= Your task =
Beneath this line are the data; copy exactly the part of them that opens with the line containing "INTERNATIONAL JOURNAL OF" and closes with the line containing "Kovach, K., Wilgosh, L., &", and only that part.

= Extracted data =
——

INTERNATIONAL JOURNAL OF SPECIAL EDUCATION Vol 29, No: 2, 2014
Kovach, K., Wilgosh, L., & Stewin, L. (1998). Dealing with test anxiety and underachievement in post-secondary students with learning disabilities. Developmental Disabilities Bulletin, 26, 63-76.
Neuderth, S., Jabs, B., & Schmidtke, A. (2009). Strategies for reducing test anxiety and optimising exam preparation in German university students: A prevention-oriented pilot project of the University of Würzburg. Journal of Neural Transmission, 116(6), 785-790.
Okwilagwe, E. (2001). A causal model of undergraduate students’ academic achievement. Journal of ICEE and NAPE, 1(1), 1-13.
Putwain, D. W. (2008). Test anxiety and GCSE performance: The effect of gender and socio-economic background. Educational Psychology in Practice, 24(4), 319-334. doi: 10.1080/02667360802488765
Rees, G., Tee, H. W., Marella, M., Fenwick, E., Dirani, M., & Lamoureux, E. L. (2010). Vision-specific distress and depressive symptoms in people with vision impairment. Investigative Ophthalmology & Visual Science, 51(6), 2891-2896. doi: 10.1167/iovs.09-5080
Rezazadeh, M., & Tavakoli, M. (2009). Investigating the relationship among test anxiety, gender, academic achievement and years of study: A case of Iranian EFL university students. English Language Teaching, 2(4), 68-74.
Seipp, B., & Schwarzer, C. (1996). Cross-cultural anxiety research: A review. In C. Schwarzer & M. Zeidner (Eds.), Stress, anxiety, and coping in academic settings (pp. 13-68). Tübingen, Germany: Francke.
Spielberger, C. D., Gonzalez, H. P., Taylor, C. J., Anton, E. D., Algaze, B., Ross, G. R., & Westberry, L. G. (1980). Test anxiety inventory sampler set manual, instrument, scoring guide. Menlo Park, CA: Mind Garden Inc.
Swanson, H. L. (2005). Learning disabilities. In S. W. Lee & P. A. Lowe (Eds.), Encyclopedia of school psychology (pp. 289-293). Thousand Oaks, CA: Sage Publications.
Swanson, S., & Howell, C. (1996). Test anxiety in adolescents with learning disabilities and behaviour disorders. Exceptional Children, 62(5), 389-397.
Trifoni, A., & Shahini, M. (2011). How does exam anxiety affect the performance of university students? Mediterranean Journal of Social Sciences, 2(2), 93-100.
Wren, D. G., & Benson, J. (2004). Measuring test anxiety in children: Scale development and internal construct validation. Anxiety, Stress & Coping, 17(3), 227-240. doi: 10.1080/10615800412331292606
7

——

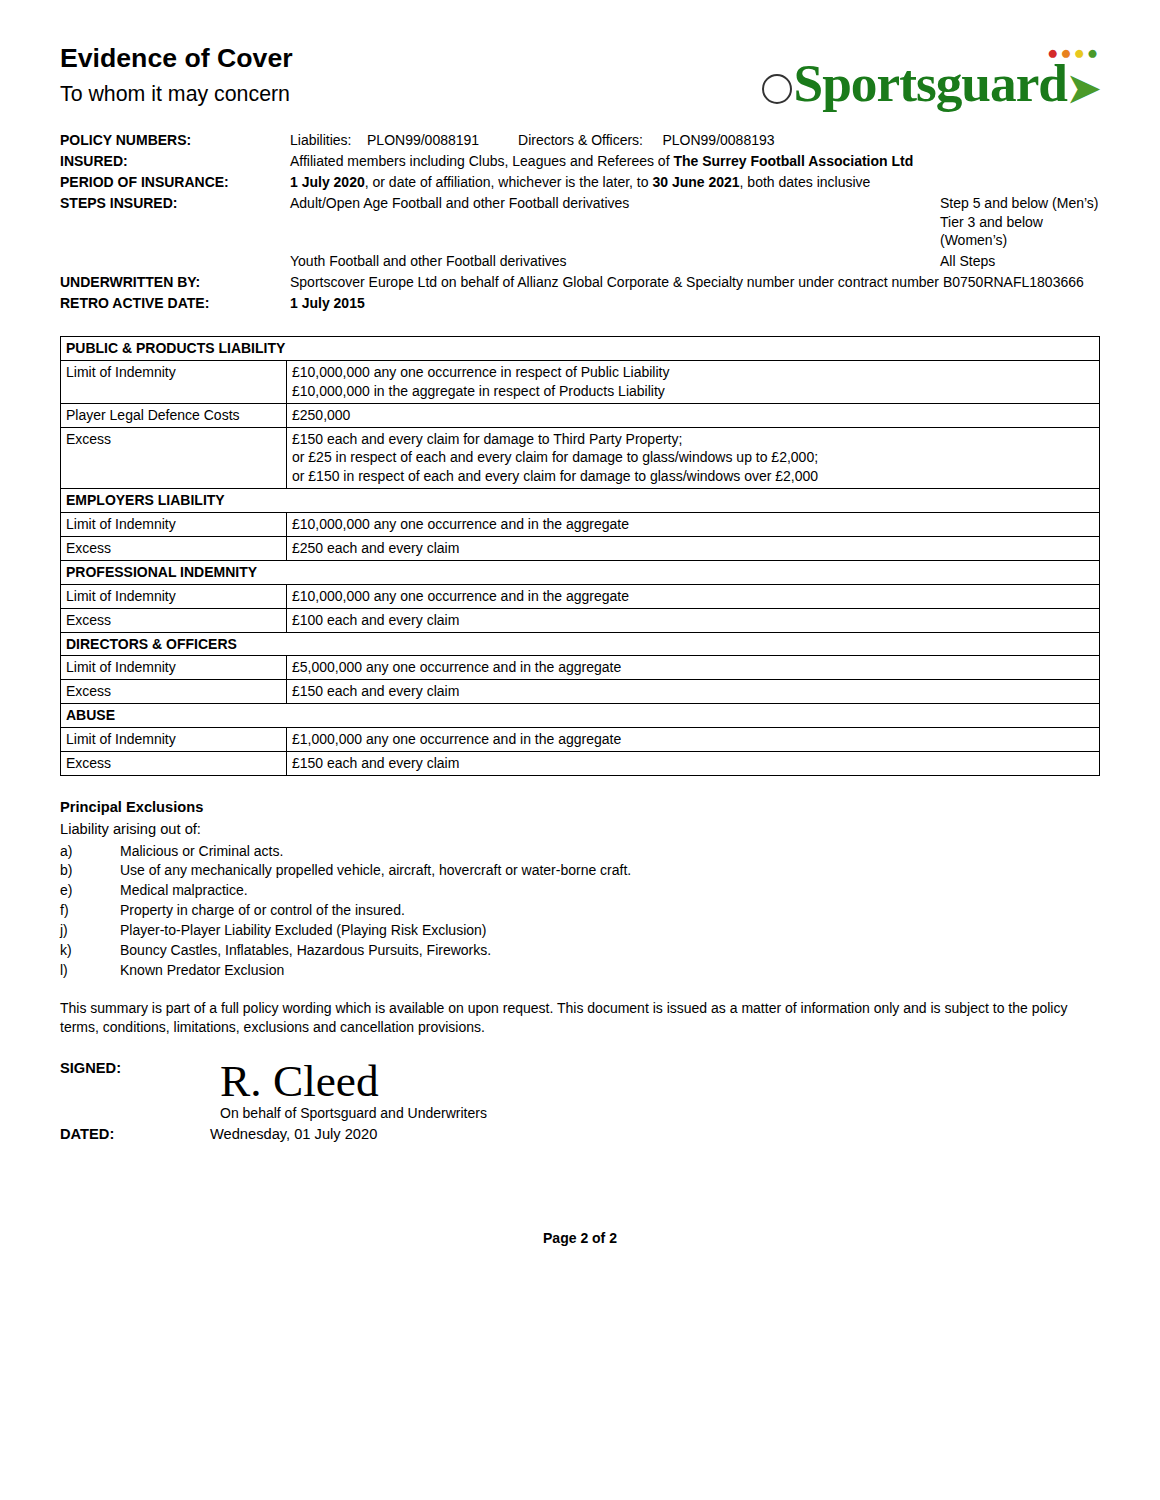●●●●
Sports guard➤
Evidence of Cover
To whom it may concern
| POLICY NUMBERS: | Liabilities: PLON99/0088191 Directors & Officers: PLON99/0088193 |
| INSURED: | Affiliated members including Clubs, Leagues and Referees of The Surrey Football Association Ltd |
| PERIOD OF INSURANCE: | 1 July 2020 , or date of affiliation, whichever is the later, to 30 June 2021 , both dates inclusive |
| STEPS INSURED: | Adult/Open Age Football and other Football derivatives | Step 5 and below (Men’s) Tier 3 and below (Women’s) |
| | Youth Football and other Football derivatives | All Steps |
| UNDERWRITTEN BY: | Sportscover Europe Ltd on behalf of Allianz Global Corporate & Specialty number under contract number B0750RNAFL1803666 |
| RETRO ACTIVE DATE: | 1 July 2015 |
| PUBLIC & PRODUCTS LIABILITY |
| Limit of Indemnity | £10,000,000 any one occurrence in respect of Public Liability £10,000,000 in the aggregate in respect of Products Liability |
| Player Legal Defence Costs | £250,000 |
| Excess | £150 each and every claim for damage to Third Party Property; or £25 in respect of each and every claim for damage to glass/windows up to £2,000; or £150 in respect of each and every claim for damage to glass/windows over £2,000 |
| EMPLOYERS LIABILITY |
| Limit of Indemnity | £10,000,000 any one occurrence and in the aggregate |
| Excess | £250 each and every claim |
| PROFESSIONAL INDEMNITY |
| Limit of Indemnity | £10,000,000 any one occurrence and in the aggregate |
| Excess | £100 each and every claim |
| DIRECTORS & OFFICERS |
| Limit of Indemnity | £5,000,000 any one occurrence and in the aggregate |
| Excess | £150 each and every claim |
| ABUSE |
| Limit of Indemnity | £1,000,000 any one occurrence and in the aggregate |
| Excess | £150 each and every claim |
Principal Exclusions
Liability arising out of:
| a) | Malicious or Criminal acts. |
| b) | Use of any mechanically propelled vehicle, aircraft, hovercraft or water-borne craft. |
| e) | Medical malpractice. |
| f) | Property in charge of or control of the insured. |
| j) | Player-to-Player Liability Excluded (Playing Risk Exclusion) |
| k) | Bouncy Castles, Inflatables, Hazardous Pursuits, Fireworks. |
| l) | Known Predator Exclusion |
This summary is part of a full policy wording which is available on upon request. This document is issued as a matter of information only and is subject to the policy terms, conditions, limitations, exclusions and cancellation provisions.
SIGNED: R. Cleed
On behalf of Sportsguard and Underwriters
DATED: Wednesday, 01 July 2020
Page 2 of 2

——

= Solution for this task =
INTERNATIONAL JOURNAL OF SPECIAL EDUCATION Vol 29, No: 2, 2014
Kovach, K., Wilgosh, L., & Stewin, L. (1998). Dealing with test anxiety and underachievement in post-secondary students with learning disabilities. Developmental Disabilities Bulletin, 26, 63-76.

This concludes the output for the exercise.